■ Excerpted data:
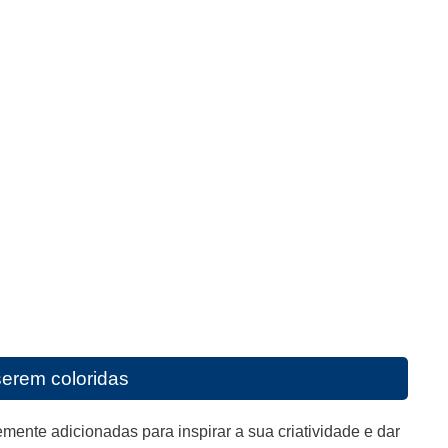
serem coloridas
mente adicionadas para inspirar a sua criatividade e dar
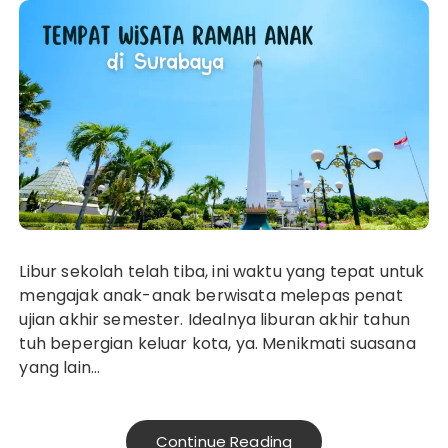
Libur sekolah telah tiba, ini waktu yang tepat untuk
mengajak anak-anak berwisata melepas penat
ujian akhir semester. Idealnya liburan akhir tahun
tuh bepergian keluar kota, ya. Menikmati suasana
yang lain…
Continue Reading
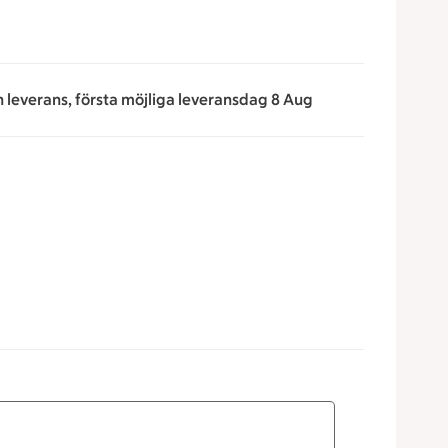
n leverans, första möjliga leveransdag 8 Aug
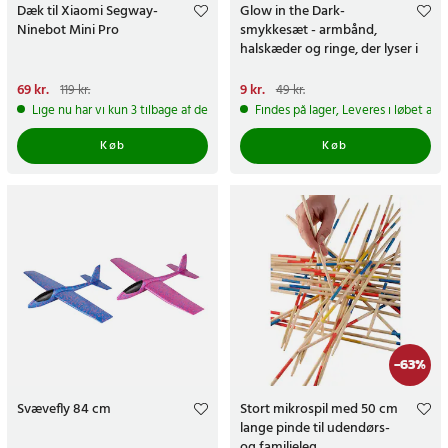
Dæk til Xiaomi Segway-
Glow in the Dark-
Ninebot Mini Pro
smykkesæt - armbånd,
halskæder og ringe, der lyser i
mørket
Nuværende pris
69 kr.
:
69 kr.
Tidligere
Nuværende pris
9 kr.
:
9 kr.
Tidligere
119 kr.
49 kr.
pris
:
119 kr.
pris
:
49 kr.
Lige nu har vi kun 3 tilbage af dette produkt
Findes på lager, Leveres i løbet af 
Køb
Køb
-
63
%
Svævefly 84 cm
Stort mikrospil med 50 cm
lange pinde til udendørs-
og familieleg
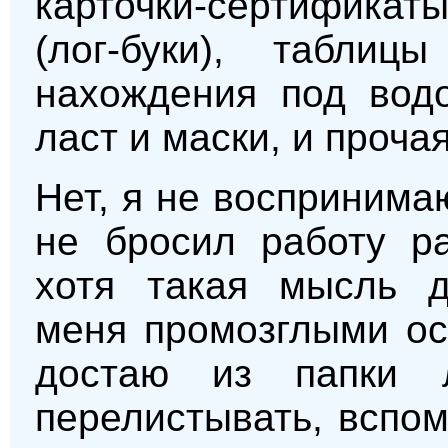
карточки-сертифика
(лог-буки), табли
нахождения под водо
ласт и маски, и проча
Нет, я не воспринима
не бросил работу ра
хотя такая мысль д
меня промозглыми ос
достаю из папки 
перелистывать, вспо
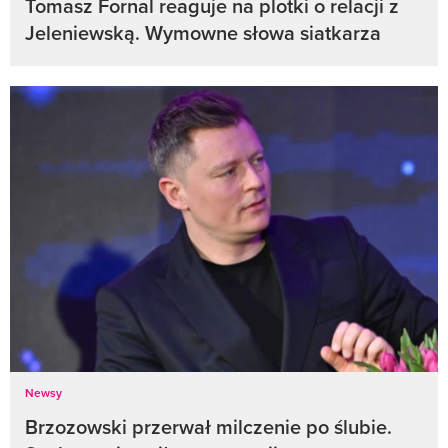
Tomasz Fornal reaguje na plotki o relacji z
Jeleniewską. Wymowne słowa siatkarza
Newsy
Brzozowski przerwał milczenie po ślubie.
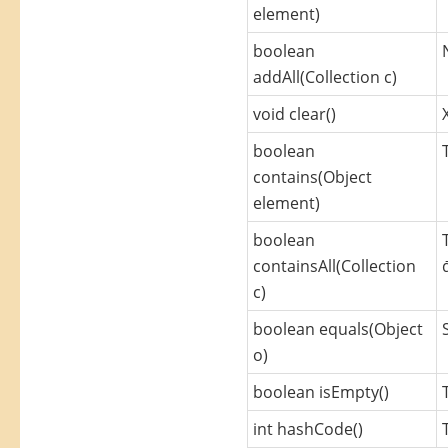
element)
boolean
addAll(Collection c)
void clear()
boolean
contains(Object
element)
boolean
containsAll(Collection
c)
boolean equals(Object
o)
boolean isEmpty()
int hashCode()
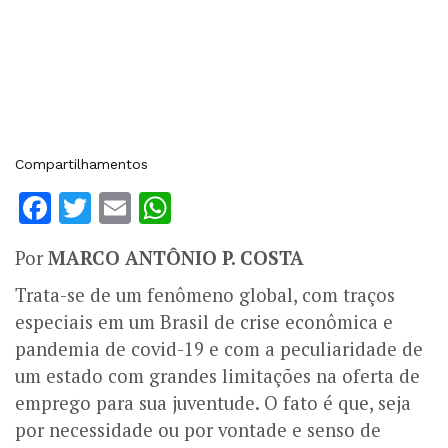
Compartilhamentos
Facebook
Twitter
Email
WhatsApp
Por
MARCO ANTÔNIO P. COSTA
Trata-se de um fenômeno global, com traços
especiais em um Brasil de crise econômica e
pandemia de covid-19 e com a peculiaridade de
um estado com grandes limitações na oferta de
emprego para sua juventude. O fato é que, seja
por necessidade ou por vontade e senso de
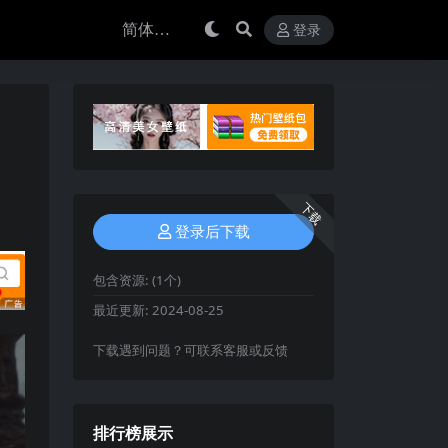
登录
下载
登录后下载
包含资源:
(1个)
最近更新:
2024-08-25
下载遇到问题？可联系客服或反馈
排行榜展示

■ Exercise instructions: Copy each entry exactly as written. Images should not appear in the copy.

■ Exercise answer:
serem coloridas
mente adicionadas para inspirar a sua criatividade e dar
Libur sekolah telah tiba, ini waktu yang tepat untuk
mengajak anak-anak berwisata melepas penat
ujian akhir semester. Idealnya liburan akhir tahun
tuh bepergian keluar kota, ya. Menikmati suasana
yang lain…
Continue Reading
n leverans, första möjliga leveransdag 8 Aug
Dæk til Xiaomi Segway-
Glow in the Dark-
Ninebot Mini Pro
smykkesæt - armbånd,
halskæder og ringe, der lyser i
mørket
Nuværende pris
69 kr.
:
69 kr.
Tidligere
Nuværende pris
9 kr.
:
9 kr.
Tidligere
119 kr.
49 kr.
pris
:
119 kr.
pris
:
49 kr.
Lige nu har vi kun 3 tilbage af dette produkt
Findes på lager, Leveres i løbet af 
Køb
Køb
-
63
%
Svævefly 84 cm
Stort mikrospil med 50 cm
lange pinde til udendørs-
og familieleg
карточки-сертифика
(лог-буки), табли
нахождения под водо
ласт и маски, и проча
Нет, я не воспринима
не бросил работу ра
хотя такая мысль д
меня промозглыми ос
достаю из папки 
перелистывать, вспо
Tomasz Fornal reaguje na plotki o relacji z
Jeleniewską. Wymowne słowa siatkarza
Newsy
Brzozowski przerwał milczenie po ślubie.
element)
boolean
addAll(Collection c)
void clear()
boolean
contains(Object
element)
boolean
containsAll(Collection
c)
boolean equals(Object
o)
boolean isEmpty()
int hashCode()
Compartilhamentos
Facebook
Twitter
Email
WhatsApp
Por
MARCO ANTÔNIO P. COSTA
Trata-se de um fenômeno global, com traços
especiais em um Brasil de crise econômica e
pandemia de covid-19 e com a peculiaridade de
um estado com grandes limitações na oferta de
emprego para sua juventude. O fato é que, seja
por necessidade ou por vontade e senso de
登录
下载
登录后下载
包含资源:
(1个)
最近更新:
2024-08-25
下载遇到问题？可联系客服或反馈
排行榜展示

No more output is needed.